Para a esposa, conviver com o olfato aguçado é um problema. "Sinto os cheiros de longe e fica parecendo que estão bem mais fortes. É horrível, pois, quando saio na rua, é a pior parte. Sinto o cheiro de tudo. Fico sentindo um fedor insuportável na cidade. E teve um perfume que até enjoei. Perguntei a um médico, e ele disse que a covid-19 aguçou o meu olfato. Perguntei se fazia mal. Ele disse que não", contou Marcia.

Já a professora Paula Araújo, 28, também de Belém, se recuperou da anosmia e da ageusia de forma mais rápida. "Demorou cerca de duas semanas. Depois que os sintomas principais da covid-19 foram embora (febre e cansaço)", contou. Após não sentir mais o cheiro do café, ela fez alguns testes em casa. "Comecei a testar perfumes fortes e alimentos com gosto forte, como cebola, e não sentia nada, era literalmente um vazio, não sentia doce, salgado, foi uma sensação muito estranha".

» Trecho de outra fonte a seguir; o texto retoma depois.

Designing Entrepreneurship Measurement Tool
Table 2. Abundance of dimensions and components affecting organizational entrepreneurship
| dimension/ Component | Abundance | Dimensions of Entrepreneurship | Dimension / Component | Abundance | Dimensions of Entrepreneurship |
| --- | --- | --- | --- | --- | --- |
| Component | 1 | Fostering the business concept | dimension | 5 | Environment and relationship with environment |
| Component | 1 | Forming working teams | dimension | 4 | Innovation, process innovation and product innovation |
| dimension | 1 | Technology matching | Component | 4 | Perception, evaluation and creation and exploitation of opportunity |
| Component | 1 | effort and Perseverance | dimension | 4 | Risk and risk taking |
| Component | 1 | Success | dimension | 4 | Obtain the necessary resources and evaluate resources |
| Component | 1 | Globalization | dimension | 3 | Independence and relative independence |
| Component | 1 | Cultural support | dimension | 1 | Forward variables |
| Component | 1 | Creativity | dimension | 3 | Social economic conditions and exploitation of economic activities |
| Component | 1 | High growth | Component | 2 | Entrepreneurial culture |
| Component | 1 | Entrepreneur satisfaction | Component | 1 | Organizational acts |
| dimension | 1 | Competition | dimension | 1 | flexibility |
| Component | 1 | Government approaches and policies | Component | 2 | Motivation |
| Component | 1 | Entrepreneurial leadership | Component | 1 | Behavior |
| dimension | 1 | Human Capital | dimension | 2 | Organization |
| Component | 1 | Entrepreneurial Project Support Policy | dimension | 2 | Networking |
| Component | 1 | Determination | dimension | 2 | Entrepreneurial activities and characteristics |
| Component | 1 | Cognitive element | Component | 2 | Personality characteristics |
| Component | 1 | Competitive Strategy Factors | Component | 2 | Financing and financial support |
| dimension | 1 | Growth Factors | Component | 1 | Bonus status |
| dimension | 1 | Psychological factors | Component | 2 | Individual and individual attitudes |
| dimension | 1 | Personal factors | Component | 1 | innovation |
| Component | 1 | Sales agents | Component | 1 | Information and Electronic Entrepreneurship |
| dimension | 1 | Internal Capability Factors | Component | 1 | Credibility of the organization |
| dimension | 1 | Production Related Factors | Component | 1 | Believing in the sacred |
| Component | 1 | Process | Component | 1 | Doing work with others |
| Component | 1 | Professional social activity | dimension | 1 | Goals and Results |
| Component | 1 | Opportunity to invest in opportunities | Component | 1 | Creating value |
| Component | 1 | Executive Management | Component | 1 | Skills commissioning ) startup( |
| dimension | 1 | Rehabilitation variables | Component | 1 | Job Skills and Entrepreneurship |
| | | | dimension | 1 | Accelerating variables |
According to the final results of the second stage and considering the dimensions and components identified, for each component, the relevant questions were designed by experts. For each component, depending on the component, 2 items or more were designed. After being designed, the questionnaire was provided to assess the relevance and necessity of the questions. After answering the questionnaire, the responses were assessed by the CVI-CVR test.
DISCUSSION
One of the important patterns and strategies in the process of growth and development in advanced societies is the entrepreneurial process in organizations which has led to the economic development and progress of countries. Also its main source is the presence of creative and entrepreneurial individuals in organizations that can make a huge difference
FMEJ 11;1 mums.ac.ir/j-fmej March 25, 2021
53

Otorrinolaringologista detalha a ausência dos sentidos

O otorrinolaringologista Diego Farias, de Belém, reforçou que os especialistas ainda não conhecem todos os mecanismos para ageusia anosmia causados pela covid-19, mas são observadas algumas relações desses sintomas e a infecção. No nariz e na cavidade oral existem receptores para o SARS-CoV-2 (vírus da Ccovid-19), sendo que alguns deles são receptores para as partículas do cheiro e do sabor, os quais não chegarão ao seu destino frente a presença do vírus, fazendo diminuir a sensibilidade do olfato e paladar. Além disso, existe um possível dano direto do vírus na via neural do olfato, mas também indiretamente, por meio da reação inflamatória que ele desencadeia.


"Há evidências de lesão no bulbo olfatório (a primeira estação do olfato em nosso sistema nervoso) causada também por outras infecções virais, como as por SARS-CoV, MERS-CoV ou Influenza, podendo também levar a perda de olfato e paladar, mas na covid-19 esses sintomas demonstraram ser bem mais frequentes. Geralmente, duram de uma a duas semanas, porém vemos uma grande variação de quadros clínicos ocorrerem", explicou o especialista.

Ele comentou que existem pessoas que ainda não recuperaram o olfato e o paladar após meses de recuperação da infecção; outras tiveram uma distorção do paladar (disgeusia) ou do olfato (parosmia), e sentem gostos ou cheiros diferentes ao do aroma/sabor natural. "O que pode ser ainda mais perturbador ao paciente do que a ausência do cheiro ou paladar, pois, nestes casos, os pacientes não suportam mais comer certas comidas ou estar próximo de certos odores. Essa variação de apresentações talvez se dê por conta da variação de subtipos do próprio vírus associada a variação genética dos próprios hospedeiros", detalhou.

Diego Farias também contou que, como em boa parte das vezes a anosmia/ageusia são o único sintoma inicial da covid-19, os otorrinolaringologistas acabaram caindo na linha de frente no combate à infecção, cabendo a eles solicitar os testes laboratoriais de investigação e recomendar o isolamento social do paciente nestes casos. Hoje, o tratamento que demonstra evidência de recuperação do olfato e paladar consiste no treinamento olfatório, uma terapia que estimula toda a via neuronal a se recuperar e se reorganizar, dos nervos ao córtex. Após examinar o nariz e tratar outras causas de anosmia/ageusia, o otorrinolaringologista pode orientar a realização do treinamento olfatório.

"Estudos clínicos e científicos ainda necessitam desfragmentar o conhecimento a respeito de várias questões que permanecem sem resposta exata, como o verdadeiro impacto anatomo-patológico da infecção no sistema olfatório, se os sintomas são temporários ou permanentes, ou se tais sintomas podem ser utilizados como valor prognóstico da doença", concluiu o otorrinolaringologista.